As of now, the head of that council — which, among other duties, appoints federal judges and also disciplines them — is the chief justice of the Supreme Court. A recent investigation found that, over two decades, the council imposed sanctions on about 400 of the 1,500 federal judges and magistrates it oversees, who had been accused of everything from sexual harassment to hiring family members. Only 30 people were fired.

“You can’t be judge and jury,” said Layla Manilla, a politics student who supports the overhaul. “This would imply better surveillance regarding cases of corruption, nepotism and negligence.”

But the overhaul would not affect other parts of the legal system that are also widely regarded as flawed and corrupt, such as state prosecutors’ offices and the local police. Less than 4 percent of criminal investigations are ever solved in Mexico, studies show.

Critics of the plan say it would eliminate long lists of requirements to become a judge, especially at the federal level, opening the way for people who have a law degree and a few years of legal experience to run.

“It undoubtedly affects judicial independence and is seriously against the legal profession,” said Víctor Oléa, the president of Mexico’s national bar association, who called the amendment “an erosion of the separation of powers.”
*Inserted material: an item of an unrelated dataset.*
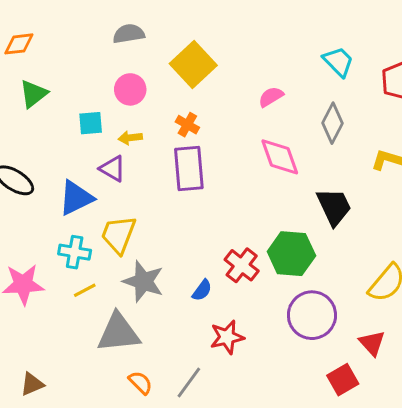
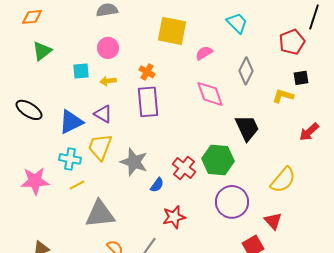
cyan trapezoid: (338, 62) -> (237, 23), moved
yellow square: (193, 64) -> (172, 31), moved, turned -36
purple triangle: (113, 169) -> (103, 114), moved
gray star: (143, 281) -> (134, 162), moved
Simply holding the new slate of elections could be an expensive and significant challenge, experts say.

“Judicial geography is not the same as electoral geography; ballots never have so many names,” said Carla Humphrey, a member of the National Electoral Institute’s governing council.

Some from both sides say the debate has at least raised the justice system — often regarded as a distant force — as a topic of discussion for many Mexicans.

“Justice is being talked about in this country,” said Juan Jesús Garza Onofre, a constitutional law researcher. “That’s a very important and good thing.”

And these conversations, in the view of some experts, give the country the chance to at least ask the right questions.

“How do we get better referees of democracy? How do we get them to be more independent? How do we make them more solid? How do we get them to resolve conflicts sooner?” said Javier Martín Reyes, a law professor at the National Autonomous University of Mexico.